Creating a relevant e-commerce experience for your customers and prospects is no longer merely an ideal or gimmick. In fact, most marketers increasingly see Web personalization simply as the cost of doing business. When the world's largest cruise operator, Carnival Cruise Lines, decided to redesign its Web site, personalization was a key component. Serving as many as 3.3 million passengers annually, Carnival understood that a more personalized e-commerce experience would allow it to deliver richer, better-timed and targeted content to all its customers, thereby boosting customer satisfaction and Carnival's own bottom line.
The Voyage to Redesign
Working with Seattle-based interactive agency Avenue A/Razorfish, Carnival's personalization efforts were part and parcel of a complete Web site overhaul, incorporating new creative, search capabilities and the integration of the company's reservation systems. "We had to revamp the Web site for many reasons," says Diana Rodriquez-Velazquez, director, Internet and database marketing for Carnival Cruise Lines. "From a system integration perspective, it was time to do an overhaul," she says. "At the time, we also had a need for content management, and we just needed to better brand the site. … And since we were basically going under the hood, we did a very thorough analysis of what we needed."
Carnival needed a better way to bring targeted content to its customers in the various stages of the purchase cycle. Prior to the overhaul, all Carnival Web site visitors were treated as prospects, whether they had a prior relationship with the cruise marketer or not. The focus was on selling a cruise. Past guests and those who already had booked their cruise needed to navigate the site to find relevant information.

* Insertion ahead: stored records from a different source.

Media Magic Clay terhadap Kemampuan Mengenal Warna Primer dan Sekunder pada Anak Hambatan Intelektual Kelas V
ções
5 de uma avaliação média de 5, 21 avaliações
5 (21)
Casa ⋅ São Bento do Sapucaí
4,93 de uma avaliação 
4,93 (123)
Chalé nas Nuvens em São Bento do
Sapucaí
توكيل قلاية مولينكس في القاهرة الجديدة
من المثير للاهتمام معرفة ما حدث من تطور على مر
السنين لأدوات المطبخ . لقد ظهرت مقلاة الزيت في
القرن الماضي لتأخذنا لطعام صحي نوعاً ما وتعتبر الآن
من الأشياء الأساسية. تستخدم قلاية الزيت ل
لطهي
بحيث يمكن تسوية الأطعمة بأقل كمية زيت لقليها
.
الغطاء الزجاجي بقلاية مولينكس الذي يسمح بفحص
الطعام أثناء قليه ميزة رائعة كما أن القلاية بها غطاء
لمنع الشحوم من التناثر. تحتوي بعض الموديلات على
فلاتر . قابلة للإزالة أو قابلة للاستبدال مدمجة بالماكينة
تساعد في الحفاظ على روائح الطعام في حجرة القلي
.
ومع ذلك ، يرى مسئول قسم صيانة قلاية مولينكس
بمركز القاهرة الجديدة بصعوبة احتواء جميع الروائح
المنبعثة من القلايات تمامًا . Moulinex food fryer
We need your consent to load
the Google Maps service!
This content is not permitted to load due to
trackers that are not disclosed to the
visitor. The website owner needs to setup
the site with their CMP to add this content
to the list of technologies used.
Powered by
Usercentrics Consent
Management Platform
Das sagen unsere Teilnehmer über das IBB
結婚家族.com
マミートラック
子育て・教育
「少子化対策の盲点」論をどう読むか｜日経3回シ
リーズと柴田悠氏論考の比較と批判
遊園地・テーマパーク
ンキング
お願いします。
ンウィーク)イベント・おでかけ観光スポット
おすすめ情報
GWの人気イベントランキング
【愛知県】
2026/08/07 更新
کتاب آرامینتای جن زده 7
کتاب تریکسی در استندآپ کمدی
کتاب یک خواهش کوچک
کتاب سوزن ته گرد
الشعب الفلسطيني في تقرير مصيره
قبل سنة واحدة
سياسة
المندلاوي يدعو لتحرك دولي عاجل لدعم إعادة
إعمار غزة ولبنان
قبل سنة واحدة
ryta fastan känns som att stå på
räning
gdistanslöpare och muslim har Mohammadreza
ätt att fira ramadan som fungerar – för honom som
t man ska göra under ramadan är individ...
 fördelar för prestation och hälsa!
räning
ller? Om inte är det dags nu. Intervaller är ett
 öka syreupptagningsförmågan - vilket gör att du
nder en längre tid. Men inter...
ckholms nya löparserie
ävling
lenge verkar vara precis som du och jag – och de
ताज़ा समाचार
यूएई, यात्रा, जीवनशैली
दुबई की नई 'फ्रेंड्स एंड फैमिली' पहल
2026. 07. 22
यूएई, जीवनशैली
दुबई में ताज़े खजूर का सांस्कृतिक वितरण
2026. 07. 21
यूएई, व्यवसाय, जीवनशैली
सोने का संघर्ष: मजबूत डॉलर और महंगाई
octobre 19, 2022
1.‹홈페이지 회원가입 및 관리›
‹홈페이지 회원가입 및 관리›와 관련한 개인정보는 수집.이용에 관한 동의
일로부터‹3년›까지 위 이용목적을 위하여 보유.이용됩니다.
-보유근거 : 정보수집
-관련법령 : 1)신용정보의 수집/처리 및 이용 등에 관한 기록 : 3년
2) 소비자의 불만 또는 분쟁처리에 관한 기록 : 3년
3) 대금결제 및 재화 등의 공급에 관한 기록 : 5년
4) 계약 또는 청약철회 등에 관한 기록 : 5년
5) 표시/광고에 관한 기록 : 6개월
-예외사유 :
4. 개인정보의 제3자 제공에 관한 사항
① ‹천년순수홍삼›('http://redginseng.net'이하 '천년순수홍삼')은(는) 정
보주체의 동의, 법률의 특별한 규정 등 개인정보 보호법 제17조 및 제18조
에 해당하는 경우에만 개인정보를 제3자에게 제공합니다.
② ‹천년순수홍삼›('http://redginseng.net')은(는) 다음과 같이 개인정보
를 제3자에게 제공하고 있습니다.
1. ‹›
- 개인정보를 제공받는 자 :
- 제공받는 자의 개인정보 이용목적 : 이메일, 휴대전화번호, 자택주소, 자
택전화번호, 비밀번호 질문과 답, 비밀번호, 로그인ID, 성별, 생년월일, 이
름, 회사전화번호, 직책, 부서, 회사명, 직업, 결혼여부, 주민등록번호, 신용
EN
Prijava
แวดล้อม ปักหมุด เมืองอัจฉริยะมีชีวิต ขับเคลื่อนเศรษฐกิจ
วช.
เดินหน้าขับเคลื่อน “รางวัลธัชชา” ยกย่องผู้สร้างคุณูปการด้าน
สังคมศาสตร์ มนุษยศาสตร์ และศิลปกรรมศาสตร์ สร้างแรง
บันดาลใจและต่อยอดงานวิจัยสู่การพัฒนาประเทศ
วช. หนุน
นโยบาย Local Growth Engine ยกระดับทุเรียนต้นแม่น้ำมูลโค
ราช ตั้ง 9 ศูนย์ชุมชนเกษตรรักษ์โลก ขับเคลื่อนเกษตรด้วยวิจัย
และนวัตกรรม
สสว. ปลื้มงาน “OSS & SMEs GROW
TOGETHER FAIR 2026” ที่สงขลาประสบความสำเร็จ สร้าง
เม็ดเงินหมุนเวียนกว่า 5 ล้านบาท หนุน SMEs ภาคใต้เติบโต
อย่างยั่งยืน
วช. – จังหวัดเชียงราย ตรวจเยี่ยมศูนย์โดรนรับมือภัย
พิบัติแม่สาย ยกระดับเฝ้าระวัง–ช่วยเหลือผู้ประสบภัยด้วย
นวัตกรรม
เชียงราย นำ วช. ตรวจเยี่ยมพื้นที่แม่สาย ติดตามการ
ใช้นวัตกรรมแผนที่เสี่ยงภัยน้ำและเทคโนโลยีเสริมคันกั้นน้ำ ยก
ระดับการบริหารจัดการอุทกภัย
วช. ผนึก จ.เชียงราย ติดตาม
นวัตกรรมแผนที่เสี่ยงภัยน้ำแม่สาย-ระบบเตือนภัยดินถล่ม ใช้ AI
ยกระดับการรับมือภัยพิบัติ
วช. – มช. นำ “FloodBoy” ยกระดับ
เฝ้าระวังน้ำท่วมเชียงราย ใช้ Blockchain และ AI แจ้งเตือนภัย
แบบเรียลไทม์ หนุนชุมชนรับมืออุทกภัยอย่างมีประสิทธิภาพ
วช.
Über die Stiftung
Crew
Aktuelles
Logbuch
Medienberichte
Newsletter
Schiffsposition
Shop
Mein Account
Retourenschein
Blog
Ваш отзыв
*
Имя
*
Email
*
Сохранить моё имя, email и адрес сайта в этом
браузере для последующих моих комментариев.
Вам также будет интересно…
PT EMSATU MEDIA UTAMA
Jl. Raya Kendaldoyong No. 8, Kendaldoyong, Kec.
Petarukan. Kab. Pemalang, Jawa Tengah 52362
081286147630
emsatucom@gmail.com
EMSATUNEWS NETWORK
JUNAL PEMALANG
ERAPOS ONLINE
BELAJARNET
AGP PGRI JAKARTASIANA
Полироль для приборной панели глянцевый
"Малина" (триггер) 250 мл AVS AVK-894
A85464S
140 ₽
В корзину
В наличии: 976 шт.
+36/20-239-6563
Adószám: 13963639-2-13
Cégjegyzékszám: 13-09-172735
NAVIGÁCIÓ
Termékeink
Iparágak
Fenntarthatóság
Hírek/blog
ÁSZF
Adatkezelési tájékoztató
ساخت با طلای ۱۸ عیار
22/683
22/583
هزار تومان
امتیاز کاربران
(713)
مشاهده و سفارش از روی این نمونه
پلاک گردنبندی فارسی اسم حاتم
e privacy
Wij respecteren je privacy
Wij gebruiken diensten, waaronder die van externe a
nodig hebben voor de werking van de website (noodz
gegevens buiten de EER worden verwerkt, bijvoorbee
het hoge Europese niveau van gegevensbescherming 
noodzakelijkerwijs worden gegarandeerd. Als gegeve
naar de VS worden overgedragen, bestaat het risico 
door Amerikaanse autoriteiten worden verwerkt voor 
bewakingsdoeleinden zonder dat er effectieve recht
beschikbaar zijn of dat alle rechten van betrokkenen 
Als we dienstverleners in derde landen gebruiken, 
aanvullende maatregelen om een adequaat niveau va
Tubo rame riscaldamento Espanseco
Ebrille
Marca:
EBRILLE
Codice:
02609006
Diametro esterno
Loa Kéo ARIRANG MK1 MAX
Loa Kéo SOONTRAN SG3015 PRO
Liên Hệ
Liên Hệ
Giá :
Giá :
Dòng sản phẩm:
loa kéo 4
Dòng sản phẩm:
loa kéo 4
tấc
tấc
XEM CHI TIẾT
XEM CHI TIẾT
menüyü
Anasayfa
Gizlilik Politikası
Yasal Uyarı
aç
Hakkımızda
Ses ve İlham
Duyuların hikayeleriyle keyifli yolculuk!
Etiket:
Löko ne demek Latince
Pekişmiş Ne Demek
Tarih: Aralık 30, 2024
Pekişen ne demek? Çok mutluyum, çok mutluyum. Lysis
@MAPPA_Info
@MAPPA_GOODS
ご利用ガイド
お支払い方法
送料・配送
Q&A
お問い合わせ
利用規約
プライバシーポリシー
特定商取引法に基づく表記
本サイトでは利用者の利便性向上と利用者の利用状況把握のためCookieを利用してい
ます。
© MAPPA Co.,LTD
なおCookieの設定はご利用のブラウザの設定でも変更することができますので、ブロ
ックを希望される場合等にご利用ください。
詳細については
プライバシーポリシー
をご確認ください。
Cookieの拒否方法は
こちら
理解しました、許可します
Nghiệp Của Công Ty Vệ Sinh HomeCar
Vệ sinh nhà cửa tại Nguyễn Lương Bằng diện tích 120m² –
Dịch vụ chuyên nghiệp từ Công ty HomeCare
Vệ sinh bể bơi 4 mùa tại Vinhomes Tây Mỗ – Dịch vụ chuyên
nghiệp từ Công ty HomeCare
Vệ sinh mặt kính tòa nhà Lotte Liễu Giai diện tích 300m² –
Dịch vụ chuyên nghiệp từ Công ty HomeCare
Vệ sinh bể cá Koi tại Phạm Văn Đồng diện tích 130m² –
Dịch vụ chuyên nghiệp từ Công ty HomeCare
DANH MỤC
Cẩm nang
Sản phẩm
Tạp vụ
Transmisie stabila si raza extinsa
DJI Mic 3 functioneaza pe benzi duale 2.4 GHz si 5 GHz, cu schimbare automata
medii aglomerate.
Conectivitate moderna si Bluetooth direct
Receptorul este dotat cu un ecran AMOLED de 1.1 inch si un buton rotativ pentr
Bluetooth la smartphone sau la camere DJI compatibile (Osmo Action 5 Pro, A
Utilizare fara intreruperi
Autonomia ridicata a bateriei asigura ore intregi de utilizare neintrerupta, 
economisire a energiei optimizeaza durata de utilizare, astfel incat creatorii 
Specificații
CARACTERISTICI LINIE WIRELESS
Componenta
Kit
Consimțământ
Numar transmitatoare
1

"We didn't want people to get buyer's remorse," notes Rodriquez-Velazquez, which could be the case if the customer booked a trip to Alaska, but then comes to the Web site only to see a half-price promotion for a cruise to the Western Caribbean. Following the revamp, customers still have to navigate the site to find pricing, even if already booked on another voyage, however, the site now delivers much more relevant content to fit each customer's particular stage in the purchasing process. "A big part of it was that we wanted to reduce cancellation rates—and we have," says Rodriquez-Velazquez.